La vallée du Wakhan nous ouvre les bras et chaque vallée latérale laisse percevoir des sommets fleuretant avec des altitudes où l’oxygène se fait rare. Ils sont majestueux et imposants, leurs cimes se dessinent dans toute leur grandeur. C’est magique.

Nous prenons de l’altitude sur une piste en sable qui nous oblige à pousser nos vélos. Le souffle court et l’effort nous imposent le calme, comme la quantité de mouche et de moucherons qui nous poursuivent. Un effort récompensé à notre premier col à plus de 4'000m avec la vue sur la chaîne de l’Hindu Kuch qui se dessine jusqu’au Pakistan.

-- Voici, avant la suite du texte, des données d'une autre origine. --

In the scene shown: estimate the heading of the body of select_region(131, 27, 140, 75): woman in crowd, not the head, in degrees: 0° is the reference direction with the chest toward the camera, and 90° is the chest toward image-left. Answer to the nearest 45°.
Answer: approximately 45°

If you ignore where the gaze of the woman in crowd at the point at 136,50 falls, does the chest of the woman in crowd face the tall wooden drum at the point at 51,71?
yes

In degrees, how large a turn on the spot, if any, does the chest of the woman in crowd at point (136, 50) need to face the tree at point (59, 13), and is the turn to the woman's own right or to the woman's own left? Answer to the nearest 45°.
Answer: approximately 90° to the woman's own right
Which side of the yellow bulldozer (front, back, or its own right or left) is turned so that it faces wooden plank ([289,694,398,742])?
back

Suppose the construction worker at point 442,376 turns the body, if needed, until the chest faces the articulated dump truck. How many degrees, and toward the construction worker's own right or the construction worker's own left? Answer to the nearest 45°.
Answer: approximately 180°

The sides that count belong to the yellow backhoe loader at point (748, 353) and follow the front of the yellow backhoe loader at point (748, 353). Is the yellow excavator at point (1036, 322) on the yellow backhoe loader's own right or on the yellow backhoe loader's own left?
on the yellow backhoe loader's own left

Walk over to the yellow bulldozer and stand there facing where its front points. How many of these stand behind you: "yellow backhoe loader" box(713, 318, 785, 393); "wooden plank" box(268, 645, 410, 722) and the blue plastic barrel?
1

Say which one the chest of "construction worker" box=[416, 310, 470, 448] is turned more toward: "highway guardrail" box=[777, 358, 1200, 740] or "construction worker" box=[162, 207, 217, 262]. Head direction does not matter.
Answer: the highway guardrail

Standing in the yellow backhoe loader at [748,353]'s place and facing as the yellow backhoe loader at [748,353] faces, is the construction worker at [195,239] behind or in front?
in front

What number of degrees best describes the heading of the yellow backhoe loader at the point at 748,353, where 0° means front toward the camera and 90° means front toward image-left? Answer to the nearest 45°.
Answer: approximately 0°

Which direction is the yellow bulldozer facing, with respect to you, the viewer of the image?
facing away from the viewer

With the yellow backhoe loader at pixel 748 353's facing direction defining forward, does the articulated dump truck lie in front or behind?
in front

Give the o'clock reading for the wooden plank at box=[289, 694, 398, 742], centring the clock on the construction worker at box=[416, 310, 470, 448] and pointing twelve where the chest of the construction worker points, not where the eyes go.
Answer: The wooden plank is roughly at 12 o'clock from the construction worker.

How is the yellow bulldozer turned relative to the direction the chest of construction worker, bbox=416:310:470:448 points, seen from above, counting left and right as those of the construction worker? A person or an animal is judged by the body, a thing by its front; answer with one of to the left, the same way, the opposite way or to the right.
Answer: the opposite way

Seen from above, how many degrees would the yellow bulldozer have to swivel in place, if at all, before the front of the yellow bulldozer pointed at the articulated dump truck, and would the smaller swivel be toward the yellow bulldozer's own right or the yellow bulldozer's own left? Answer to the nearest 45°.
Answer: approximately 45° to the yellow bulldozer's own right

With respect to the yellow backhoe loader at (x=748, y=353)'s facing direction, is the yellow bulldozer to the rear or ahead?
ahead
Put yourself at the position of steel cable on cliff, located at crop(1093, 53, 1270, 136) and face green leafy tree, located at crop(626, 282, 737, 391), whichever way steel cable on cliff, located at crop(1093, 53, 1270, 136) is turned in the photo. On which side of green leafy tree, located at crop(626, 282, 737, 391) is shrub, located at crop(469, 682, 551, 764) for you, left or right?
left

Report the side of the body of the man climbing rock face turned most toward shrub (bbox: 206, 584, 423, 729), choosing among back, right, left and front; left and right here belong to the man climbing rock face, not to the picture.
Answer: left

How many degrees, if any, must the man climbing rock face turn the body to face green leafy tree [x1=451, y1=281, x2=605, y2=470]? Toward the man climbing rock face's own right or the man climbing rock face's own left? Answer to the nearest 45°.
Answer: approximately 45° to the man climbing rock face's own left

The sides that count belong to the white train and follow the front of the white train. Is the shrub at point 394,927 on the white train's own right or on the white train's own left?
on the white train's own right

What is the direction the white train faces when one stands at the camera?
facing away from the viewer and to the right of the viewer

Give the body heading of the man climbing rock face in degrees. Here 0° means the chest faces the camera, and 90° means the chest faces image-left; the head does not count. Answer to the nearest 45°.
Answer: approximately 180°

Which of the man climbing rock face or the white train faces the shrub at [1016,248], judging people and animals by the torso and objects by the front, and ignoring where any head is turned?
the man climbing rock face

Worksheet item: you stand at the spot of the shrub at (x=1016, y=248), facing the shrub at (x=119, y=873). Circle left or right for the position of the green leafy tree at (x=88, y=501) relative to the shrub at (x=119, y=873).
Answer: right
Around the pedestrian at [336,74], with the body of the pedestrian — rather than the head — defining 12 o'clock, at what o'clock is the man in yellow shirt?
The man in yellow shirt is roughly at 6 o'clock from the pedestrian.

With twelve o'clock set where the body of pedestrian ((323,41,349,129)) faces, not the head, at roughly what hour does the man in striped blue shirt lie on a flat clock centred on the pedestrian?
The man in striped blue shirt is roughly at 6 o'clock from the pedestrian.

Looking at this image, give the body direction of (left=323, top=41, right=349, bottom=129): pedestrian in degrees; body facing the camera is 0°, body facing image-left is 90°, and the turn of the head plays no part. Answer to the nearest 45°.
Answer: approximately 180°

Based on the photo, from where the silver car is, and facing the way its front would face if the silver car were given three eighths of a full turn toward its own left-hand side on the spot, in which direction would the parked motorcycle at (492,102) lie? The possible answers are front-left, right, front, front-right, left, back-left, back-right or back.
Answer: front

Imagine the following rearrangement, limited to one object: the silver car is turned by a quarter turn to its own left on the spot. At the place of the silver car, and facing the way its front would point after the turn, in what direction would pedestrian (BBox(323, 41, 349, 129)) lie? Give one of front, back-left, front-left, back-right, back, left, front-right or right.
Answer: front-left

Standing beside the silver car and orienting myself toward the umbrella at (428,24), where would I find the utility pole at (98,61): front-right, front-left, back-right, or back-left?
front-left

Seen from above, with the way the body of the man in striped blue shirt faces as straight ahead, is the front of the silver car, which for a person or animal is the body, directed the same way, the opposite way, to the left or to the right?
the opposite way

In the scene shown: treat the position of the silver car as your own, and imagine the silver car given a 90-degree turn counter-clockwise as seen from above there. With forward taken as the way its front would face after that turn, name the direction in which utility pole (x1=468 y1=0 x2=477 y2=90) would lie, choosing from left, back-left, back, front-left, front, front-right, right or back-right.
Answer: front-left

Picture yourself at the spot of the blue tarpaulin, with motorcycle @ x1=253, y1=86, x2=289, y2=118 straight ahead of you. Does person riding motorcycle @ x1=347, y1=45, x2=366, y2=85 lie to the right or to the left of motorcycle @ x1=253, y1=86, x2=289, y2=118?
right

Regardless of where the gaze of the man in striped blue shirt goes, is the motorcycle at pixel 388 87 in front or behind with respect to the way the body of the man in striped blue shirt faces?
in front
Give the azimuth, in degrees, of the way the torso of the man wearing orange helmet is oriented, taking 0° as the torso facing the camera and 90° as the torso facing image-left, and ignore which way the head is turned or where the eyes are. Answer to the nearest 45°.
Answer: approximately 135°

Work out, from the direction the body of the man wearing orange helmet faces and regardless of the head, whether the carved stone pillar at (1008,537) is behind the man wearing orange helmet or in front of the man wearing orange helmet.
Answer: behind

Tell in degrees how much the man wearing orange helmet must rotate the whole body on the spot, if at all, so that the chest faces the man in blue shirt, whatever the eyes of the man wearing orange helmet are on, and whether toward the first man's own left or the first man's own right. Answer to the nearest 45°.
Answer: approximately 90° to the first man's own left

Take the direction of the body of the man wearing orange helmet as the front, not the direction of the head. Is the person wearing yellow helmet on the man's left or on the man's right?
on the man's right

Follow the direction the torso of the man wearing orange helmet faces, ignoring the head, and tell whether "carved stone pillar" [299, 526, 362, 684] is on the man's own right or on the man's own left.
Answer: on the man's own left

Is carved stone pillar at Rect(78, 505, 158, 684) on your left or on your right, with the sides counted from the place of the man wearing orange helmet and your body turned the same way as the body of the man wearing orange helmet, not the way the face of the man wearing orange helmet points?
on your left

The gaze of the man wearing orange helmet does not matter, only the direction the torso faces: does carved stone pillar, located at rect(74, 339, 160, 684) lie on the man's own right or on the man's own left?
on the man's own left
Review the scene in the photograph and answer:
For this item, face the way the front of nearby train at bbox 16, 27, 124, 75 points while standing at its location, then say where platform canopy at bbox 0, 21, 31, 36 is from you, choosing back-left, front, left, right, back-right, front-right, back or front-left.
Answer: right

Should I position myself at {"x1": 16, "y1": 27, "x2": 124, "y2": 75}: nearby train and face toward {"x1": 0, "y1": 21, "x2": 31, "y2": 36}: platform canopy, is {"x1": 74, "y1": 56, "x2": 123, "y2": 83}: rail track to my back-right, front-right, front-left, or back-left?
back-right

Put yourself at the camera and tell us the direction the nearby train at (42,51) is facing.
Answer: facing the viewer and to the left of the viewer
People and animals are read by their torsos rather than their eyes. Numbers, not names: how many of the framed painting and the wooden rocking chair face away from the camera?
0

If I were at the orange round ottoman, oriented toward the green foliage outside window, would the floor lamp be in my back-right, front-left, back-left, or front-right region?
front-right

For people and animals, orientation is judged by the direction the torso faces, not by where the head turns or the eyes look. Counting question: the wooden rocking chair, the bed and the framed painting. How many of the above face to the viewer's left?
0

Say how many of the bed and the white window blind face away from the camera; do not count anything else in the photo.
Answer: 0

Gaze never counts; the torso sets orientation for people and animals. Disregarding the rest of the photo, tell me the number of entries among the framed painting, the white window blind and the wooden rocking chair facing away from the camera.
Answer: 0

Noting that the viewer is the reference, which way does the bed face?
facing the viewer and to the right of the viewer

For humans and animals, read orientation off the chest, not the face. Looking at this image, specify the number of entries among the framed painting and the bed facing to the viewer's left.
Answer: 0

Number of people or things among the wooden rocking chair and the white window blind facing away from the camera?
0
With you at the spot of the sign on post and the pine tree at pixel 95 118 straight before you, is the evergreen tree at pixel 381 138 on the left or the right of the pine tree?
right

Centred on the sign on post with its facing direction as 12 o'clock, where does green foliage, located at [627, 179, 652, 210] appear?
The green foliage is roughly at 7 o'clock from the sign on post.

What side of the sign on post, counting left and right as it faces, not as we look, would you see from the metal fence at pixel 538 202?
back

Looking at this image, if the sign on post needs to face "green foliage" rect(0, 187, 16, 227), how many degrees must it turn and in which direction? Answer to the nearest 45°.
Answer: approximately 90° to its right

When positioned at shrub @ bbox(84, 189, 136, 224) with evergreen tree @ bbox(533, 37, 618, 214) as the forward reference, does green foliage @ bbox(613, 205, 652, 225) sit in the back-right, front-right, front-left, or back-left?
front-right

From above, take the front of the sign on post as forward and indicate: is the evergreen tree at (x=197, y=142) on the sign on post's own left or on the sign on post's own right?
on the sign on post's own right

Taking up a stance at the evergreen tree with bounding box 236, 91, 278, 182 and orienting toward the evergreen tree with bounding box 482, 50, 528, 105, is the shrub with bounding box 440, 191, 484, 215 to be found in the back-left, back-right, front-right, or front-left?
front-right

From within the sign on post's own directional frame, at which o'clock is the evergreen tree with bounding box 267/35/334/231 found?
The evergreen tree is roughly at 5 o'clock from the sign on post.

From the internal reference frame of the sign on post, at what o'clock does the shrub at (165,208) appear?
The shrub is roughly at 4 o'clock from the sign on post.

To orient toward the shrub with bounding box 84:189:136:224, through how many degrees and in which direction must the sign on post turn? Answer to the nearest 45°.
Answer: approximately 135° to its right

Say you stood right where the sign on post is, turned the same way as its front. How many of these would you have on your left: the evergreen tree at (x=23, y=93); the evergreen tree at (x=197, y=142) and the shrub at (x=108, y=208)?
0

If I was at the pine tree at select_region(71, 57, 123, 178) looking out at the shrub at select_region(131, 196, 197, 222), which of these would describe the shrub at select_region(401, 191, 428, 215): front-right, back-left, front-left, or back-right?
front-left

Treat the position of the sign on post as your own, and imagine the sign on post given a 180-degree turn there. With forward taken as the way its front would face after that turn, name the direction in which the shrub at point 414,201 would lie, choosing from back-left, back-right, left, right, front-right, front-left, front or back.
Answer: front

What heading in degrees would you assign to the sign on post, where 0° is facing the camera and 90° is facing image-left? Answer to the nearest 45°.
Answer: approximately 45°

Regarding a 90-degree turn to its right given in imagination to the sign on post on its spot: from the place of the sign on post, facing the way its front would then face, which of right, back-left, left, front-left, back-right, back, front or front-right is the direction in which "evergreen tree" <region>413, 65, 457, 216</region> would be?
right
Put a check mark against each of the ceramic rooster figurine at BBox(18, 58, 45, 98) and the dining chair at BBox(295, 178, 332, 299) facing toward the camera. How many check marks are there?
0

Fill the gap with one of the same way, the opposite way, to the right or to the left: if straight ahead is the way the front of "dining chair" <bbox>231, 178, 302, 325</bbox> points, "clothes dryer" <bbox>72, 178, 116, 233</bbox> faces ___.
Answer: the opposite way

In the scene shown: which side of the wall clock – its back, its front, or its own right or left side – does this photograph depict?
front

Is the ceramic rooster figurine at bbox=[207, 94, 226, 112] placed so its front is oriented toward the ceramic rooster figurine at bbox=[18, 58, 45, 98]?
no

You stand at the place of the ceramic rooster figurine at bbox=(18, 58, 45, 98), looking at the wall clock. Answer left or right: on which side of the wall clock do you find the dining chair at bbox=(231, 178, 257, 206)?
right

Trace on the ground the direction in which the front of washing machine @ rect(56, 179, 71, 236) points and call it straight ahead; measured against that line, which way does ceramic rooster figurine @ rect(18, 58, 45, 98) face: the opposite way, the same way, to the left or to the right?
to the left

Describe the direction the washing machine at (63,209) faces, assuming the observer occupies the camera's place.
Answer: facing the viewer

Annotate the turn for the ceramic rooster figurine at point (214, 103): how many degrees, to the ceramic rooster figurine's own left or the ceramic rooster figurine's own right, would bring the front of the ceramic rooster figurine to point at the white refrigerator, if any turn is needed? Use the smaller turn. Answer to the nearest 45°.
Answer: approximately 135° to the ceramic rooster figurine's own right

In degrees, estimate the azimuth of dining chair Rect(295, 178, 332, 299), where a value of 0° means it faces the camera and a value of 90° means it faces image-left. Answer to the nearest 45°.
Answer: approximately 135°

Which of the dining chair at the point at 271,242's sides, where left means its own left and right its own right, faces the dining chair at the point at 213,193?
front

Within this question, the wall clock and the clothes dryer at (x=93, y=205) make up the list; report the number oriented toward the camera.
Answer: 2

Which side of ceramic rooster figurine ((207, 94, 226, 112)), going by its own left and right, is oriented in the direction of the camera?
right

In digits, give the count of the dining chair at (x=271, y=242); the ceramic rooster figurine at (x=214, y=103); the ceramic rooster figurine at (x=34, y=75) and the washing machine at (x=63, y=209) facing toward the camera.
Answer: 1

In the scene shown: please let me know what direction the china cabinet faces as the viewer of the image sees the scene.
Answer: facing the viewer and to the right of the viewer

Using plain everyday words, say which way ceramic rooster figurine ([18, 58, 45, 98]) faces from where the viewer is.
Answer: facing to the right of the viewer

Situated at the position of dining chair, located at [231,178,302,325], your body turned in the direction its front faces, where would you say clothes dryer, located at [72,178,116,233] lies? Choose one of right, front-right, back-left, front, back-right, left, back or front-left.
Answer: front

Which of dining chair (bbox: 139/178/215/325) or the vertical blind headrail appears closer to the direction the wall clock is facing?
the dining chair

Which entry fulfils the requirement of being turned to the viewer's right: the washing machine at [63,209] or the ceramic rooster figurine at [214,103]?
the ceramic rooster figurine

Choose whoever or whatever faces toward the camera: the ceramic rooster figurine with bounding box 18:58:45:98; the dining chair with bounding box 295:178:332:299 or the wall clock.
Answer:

Et, c’est à ce moment, que nous entrons réellement dans cette hauteur, cette élévation en altitude qui nous amène à nous connecter encore plus fortement avec notre âme. L’esprit, ici, est en Paix.

Nous nous arrêtons devant le lac Sassyk, une étendue bleue profonde dans une vaste steppe où les sommets alentours sont magistraux. Le matin, le soleil vient réchauffer la tente et enfuit dans nos sacs de couchages, nous contemplons la vie qui se dévoile sous nos yeux, le jeu de lumière qui fait apparaître chaque détail, découvre les nouvelles lignes d’horizons, les nouvelles crêtes, les divers plans. Dans cette nature sauvage, nous sentons l’appel du grand large, de ces espaces indomptés.